__Your assignment__: Copy each entry precisely as written, and do not carry over the pictures.

(Beginning of Input material)

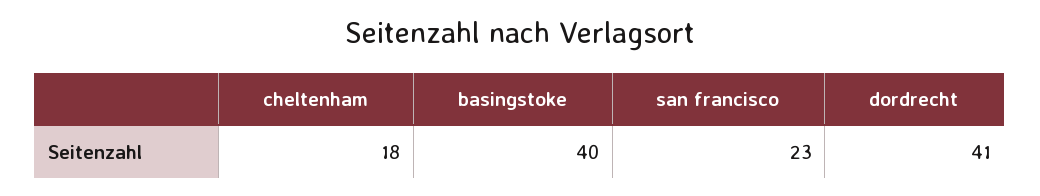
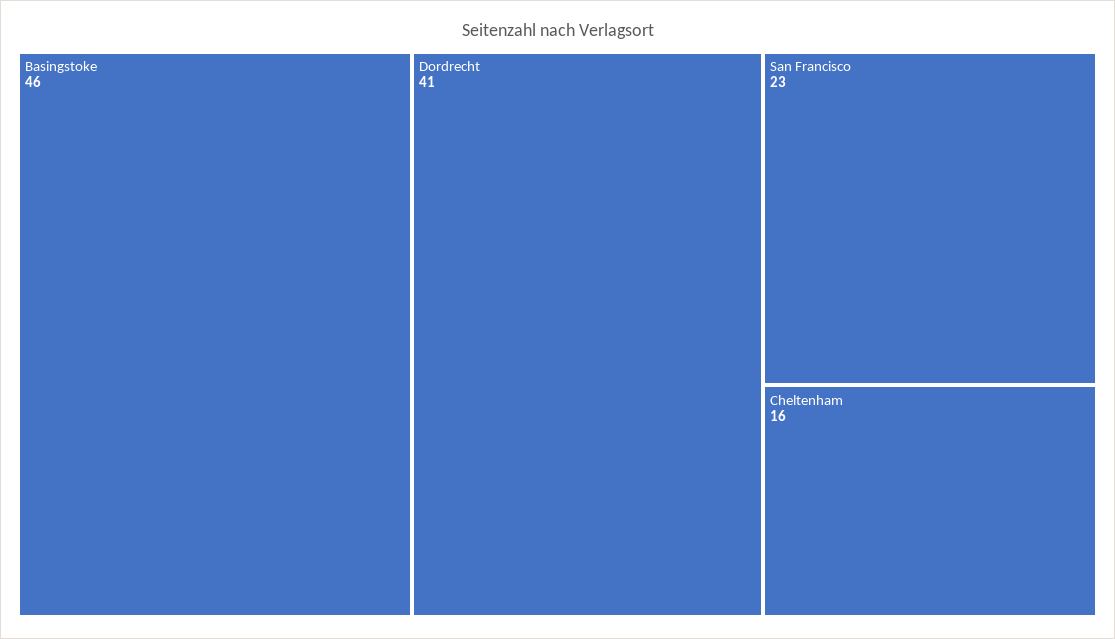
  {
-   "cheltenham": 18,
+   "cheltenham": 16,
-   "basingstoke": 40,
+   "basingstoke": 46,
    "san francisco": 23,
    "dordrecht": 41
  }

(End of Input material)

__Finished task__:
  {
-   "cheltenham": 18,
+   "cheltenham": 16,
-   "basingstoke": 40,
+   "basingstoke": 46,
    "san francisco": 23,
    "dordrecht": 41
  }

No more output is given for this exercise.